* DIRECTIONS: Return the listing below line for line without changing a word, and leave out the pictures.

Start of RECORD EXTRACTS

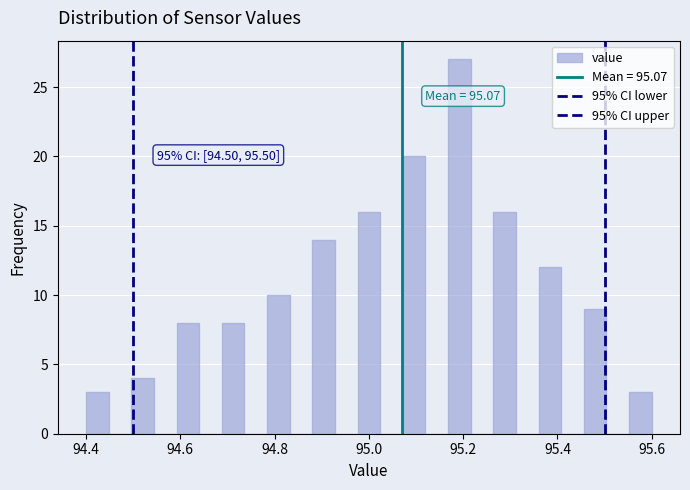

Read against the x-axis, roughly where is the centre of the tallest bar?

95.20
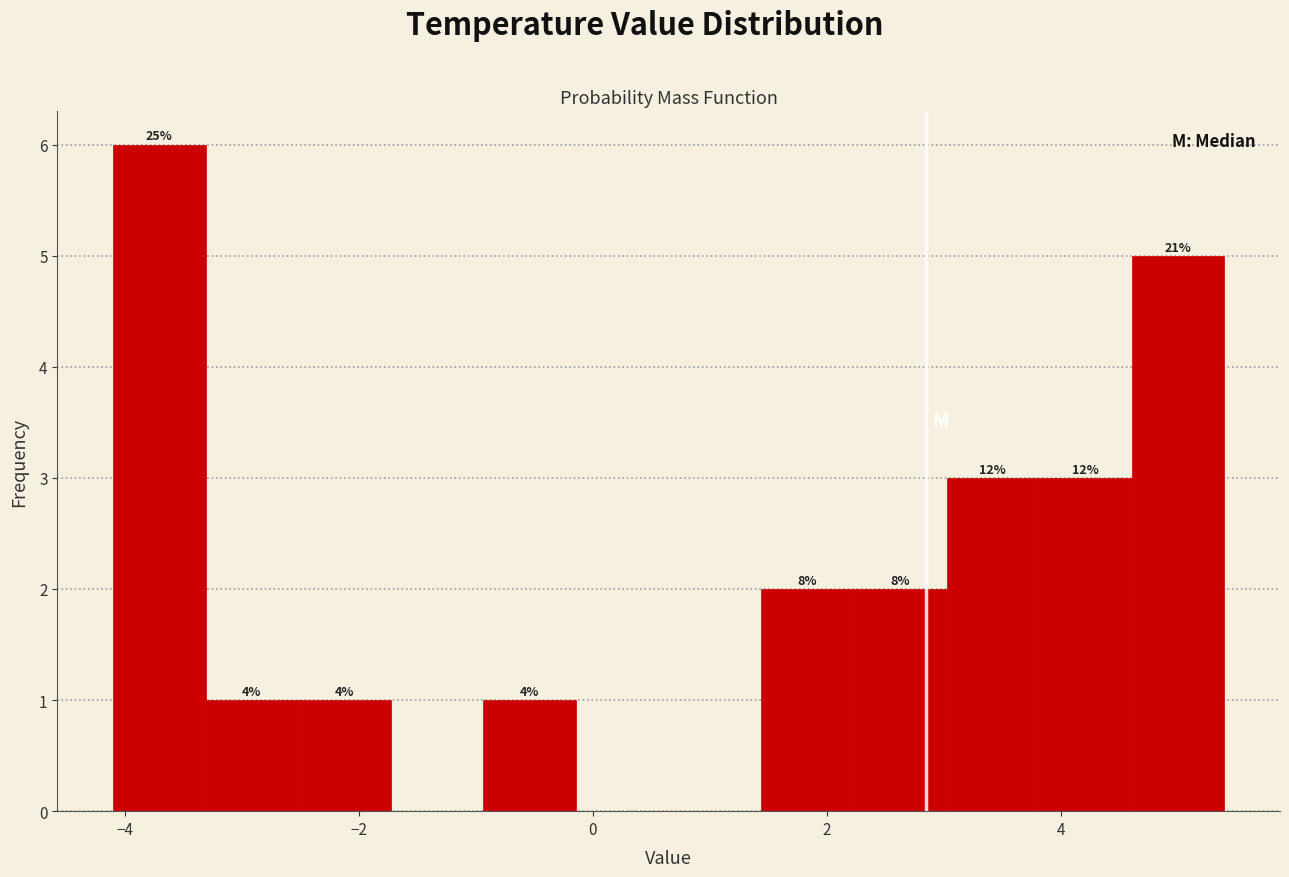

Around what value on the x-axis is the tallest bar? Give the approximate position of its centre, as read against the axis.

-3.8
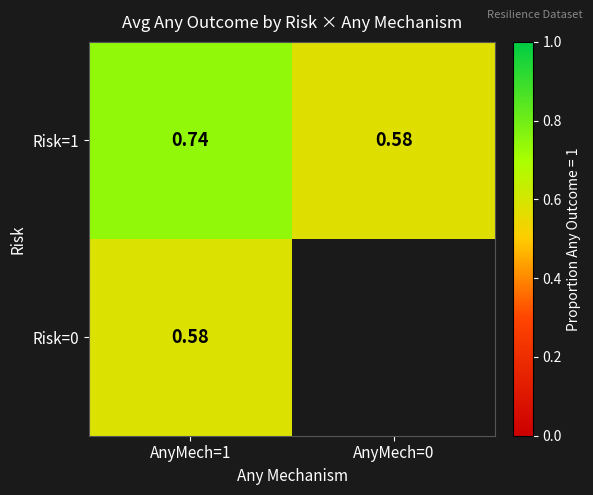

Is the value of Risk=1 at AnyMech=1 greater than the value of Risk=0 at AnyMech=1?

Yes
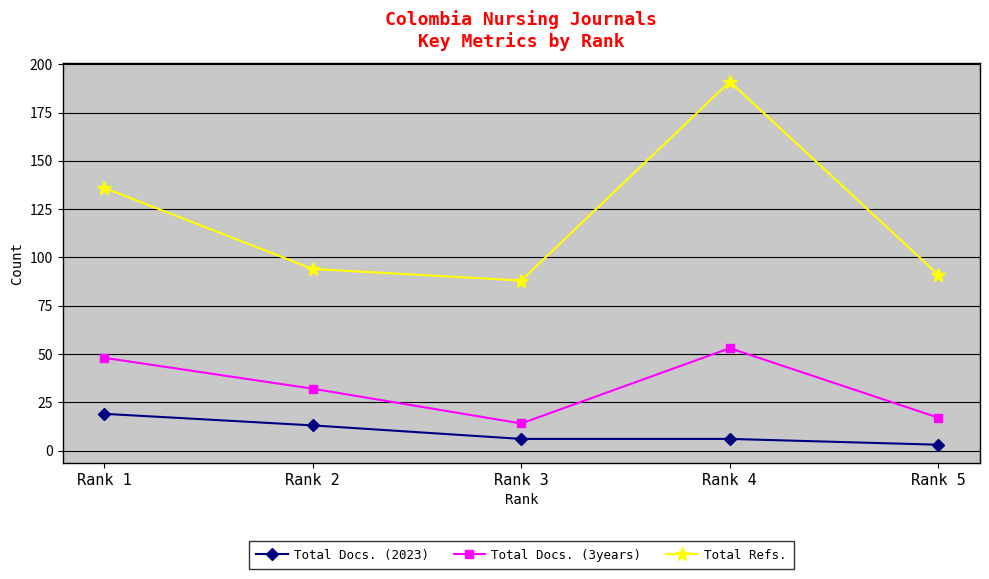

At which label does Total Refs. first exceed 94?

Rank 1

End of RECORD EXTRACTS

* ANSWER SPACE:
Read against the x-axis, roughly where is the centre of the tallest bar?

95.20

Around what value on the x-axis is the tallest bar? Give the approximate position of its centre, as read against the axis.

-3.8

Is the value of Risk=1 at AnyMech=1 greater than the value of Risk=0 at AnyMech=1?

Yes

At which label does Total Refs. first exceed 94?

Rank 1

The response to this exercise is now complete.